Ford Motor Company’s restructuring is on track to be completed without the carmaker seeking emergency government bridge loans and to bring a profit as soon as 2011, executives have told shareholders.
Ford shareholders also approved the company’s funding plan for a healthcare trust for UAW retirees and knocked down shareholder requests to change the voting structure and allow a smaller percentage of stockholders to call for special meetings.
The annual meeting here came just two weeks after Chrysler LLC filed for bankruptcy protection and amid industry-wide concerns that rival General Motors could follow Chrysler into court within weeks.
Ford Executive Chairman Bill Ford said the industry environment was the toughest he had seen in his three decades in the business, but he remains confident of the carmaker’s restructuring plan.
“Much of the tremendous progress we have made has been overshadowed by the economic crisis of historic proportions that began last year,” he told shareholders. “We are undergoing the most rapid and far-ranging transformation in our history.”
CEO Alan Mulally said Ford remained committed to matching capacity worldwide to demand and would continue a multi-year program of dealership consolidations in urban areas.
“We are confident that we will not only survive this downturn, but that we will emerge as a lean, globally integrated company poised for long-term profitable growth,” Mr Mulally said, adding that the carmaker was on track to be at or above break-even in 2011 excluding special items.
Ford is the only US carmaker not operating under US government emergency loans and expects to be able to steer clear of the industry collapse now swallowing GM and Chrysler as long as that process is orderly.
The carmaker’s stock was up 36 cents, or 7.3 per cent, at US$5.32 on the New York Stock Exchange after the annual meeting, which attracted 98 Ford shareholders, up from 56 last year.
Ford posted a company record net loss of US$14.7 billion in 2008 and losses have totalled US$30 billion over the past three full years.
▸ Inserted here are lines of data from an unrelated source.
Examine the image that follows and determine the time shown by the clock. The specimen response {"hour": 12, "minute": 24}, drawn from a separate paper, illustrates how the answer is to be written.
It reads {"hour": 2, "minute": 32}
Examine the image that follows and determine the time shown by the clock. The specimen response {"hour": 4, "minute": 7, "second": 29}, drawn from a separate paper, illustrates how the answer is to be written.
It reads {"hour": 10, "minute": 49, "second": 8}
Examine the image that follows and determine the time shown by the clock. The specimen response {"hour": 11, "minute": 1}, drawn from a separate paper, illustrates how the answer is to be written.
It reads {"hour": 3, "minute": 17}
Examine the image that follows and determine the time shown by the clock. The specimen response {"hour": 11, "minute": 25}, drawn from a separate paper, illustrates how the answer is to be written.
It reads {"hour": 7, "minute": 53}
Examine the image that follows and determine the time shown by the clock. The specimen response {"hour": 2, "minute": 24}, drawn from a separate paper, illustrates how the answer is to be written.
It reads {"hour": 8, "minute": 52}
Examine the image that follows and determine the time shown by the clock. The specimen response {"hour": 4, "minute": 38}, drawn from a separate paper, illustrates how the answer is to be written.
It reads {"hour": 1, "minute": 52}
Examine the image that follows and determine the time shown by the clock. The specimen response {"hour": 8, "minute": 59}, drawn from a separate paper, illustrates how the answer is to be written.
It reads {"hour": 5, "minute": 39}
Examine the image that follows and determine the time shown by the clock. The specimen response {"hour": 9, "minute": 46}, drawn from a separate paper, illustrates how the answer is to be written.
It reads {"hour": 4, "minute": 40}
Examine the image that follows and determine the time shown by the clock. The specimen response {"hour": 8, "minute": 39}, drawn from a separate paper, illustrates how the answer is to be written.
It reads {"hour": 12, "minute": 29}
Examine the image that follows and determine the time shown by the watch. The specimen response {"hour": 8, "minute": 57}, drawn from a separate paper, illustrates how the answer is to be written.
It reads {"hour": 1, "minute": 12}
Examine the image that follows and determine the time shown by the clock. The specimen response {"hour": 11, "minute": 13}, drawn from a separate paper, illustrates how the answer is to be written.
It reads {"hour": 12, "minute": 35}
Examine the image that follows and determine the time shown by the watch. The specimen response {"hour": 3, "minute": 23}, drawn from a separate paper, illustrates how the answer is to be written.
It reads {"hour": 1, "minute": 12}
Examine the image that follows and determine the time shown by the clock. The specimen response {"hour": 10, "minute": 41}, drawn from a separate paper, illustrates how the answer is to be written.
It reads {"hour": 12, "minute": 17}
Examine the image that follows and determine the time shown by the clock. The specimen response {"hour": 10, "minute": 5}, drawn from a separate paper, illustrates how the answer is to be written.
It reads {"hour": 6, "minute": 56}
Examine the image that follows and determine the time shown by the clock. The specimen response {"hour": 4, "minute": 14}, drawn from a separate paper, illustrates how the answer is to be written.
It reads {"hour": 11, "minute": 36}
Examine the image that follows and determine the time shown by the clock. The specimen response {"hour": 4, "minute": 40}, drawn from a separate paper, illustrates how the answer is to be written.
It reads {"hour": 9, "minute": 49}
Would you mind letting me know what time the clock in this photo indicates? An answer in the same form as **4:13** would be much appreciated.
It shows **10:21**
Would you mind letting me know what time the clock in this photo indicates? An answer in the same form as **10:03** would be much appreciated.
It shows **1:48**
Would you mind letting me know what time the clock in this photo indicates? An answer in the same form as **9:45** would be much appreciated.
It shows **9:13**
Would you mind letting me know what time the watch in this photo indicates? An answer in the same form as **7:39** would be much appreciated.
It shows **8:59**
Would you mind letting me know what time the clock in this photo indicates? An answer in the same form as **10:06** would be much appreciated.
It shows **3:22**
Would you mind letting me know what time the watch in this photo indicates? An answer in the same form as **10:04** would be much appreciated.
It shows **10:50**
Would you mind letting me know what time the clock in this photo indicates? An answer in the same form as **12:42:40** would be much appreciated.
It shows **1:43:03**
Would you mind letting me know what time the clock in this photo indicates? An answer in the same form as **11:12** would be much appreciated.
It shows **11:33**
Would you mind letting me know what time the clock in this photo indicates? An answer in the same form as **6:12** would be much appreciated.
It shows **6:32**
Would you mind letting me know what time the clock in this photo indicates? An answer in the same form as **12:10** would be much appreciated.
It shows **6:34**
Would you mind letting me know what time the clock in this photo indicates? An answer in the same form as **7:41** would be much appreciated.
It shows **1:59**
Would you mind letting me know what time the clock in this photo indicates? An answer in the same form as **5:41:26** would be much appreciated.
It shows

It posted a first-quarter net loss of US$1.43 billion.
US industry analysts see the Ford debt restructuring, the union agreements and the carmaker’s ability to issue more stock as signs that it could make it through the industry downturn and out the other side without seeking government emergency loans.
The company has completed a debt restructuring, raised US$1.6 billion in cash from a stock offering and reached a deal with the UAW to cut labor costs and reduce its cash obligations to a union retiree healthcare trust.
On the sales front, Ford has seen its US retail market share stabilize over the last several months, albeit with the industry sales running at a roughly 27-year low.